Commenta così il sindaco Giovanni Verduci dopo aver partecipato alla riunione convocata in via d’urgenza dalla Prefettura per discutere sull’astensione arbitraria dal lavoro dei dipendenti della Locride Ambiente impiegati nel servizio di igiene ambientale a Motta San Giovanni.

 

“Durante l’incontro – aggiunge il sindaco – dopo aver annunciato che il Comune si riserva comunque di intraprendere tutte le iniziative, anche quelle legali, volte a tutelare gli interessi della collettività, ho ricordato alle parti che questa Amministrazione comunale, insediatasi nel luglio 2017, ha già versato alla Locride Ambiente una somma vicina a 410 mila euro, che corrisponde a circa una annualità delle spettanze contrattuali.
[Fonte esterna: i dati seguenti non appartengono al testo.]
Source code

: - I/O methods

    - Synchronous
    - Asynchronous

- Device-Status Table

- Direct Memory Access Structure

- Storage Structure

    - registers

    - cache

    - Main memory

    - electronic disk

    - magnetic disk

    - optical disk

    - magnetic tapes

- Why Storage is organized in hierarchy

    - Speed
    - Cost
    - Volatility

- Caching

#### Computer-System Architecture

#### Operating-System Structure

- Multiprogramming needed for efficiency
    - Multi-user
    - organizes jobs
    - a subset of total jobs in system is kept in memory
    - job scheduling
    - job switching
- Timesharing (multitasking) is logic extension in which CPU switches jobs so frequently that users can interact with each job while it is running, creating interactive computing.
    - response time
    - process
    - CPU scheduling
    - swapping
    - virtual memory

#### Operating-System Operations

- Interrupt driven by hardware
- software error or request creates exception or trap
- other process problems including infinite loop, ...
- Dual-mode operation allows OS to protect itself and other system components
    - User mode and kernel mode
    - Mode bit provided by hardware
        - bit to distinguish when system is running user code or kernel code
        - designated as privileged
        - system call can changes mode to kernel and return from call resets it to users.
Dopo l’incontro tenutosi sempre alla Prefettura nei giorni 11 e 13 giugno 2018, l’ufficio di ragioneria non solo ha mantenuto l’accordo sottoscritto in quei giorni emettendo un mandato di 50 mila euro ma, sollecitato sempre dalla Prefettura, ha provveduto nei giorni successivi a versare ulteriori 33 mila euro. Sono rimasto deluso, quindi, nel registrare subito dopo un cambio di atteggiamento dell’azienda e degli stessi dipendenti che, ovviamente, sono liberi di difendere i propri diritti come meglio credono, anche utilizzando lo sciopero e il blocco del servizio provocando non pochi disagi a tutta la collettività, un’arma mai utilizzata prima nonostante in passato, come da loro più volte detto, si siano trovati in condizioni peggiori”.

 

“L’assessore all’Ambiente Domenico Infortuna e il vicesindaco Rocco Campolo – continua il primo cittadino mottese – hanno più volte incontrato i lavoratori dimostrando la massima disponibilità, lo stesso sindacato Slai Cobas è stato accolto tranquillamente a palazzo Alecce e con i suoi rappresentanti, nei giorni scorsi, il nostro legale ha pure avviato un confronto per valutare insieme tutte le possibili iniziative utili a difendere e tutelare i lavoratori. Più volte, inoltre, abbiamo convocato presso la sede comunale l’Azienda senza, tuttavia, ottenere risposta. Per questo sono rimasto molto sorpreso dall’interruzione del servizio da parte dei lavoratori e dalla scelta dell’Azienda di addebitare la responsabilità di tutto questo agli uffici comunali”.

 

“L’importante – conclude quindi il sindaco Giovani Verduci – è che oggi si sia trovato un nuovo accordo, nella speranza che lo stesso venga rispettato da tutte le parti e che la comunità mottese non sia più costretta a subire i disagi di questi ultimi giorni”.   

 

Con l’accordo sottoscritto oggi la società Locride Ambiente si impegna a riconoscere ai dipendenti impegnati nel servizio a Motta San Giovanni la mensilità di agosto 2018 entro il 15 settembre. Il Comune si impegna a liquidare entro il 10 ottobre 50.000 euro alla ditta. Ricevuto il bonifico, la società si impegna a liquidare ai lavoratori la 14^mesilità. Entro la fine del prossimo mese il Comune pagherà un’altra mensilità alla società che, a sua volta, corrisponderà ai lavoratori la mensilità di settembre 2018. I dipendenti si sono impegnati a sospendere immediatamente lo sciopero e riprendere il servizio da sabato 8 settembre2018.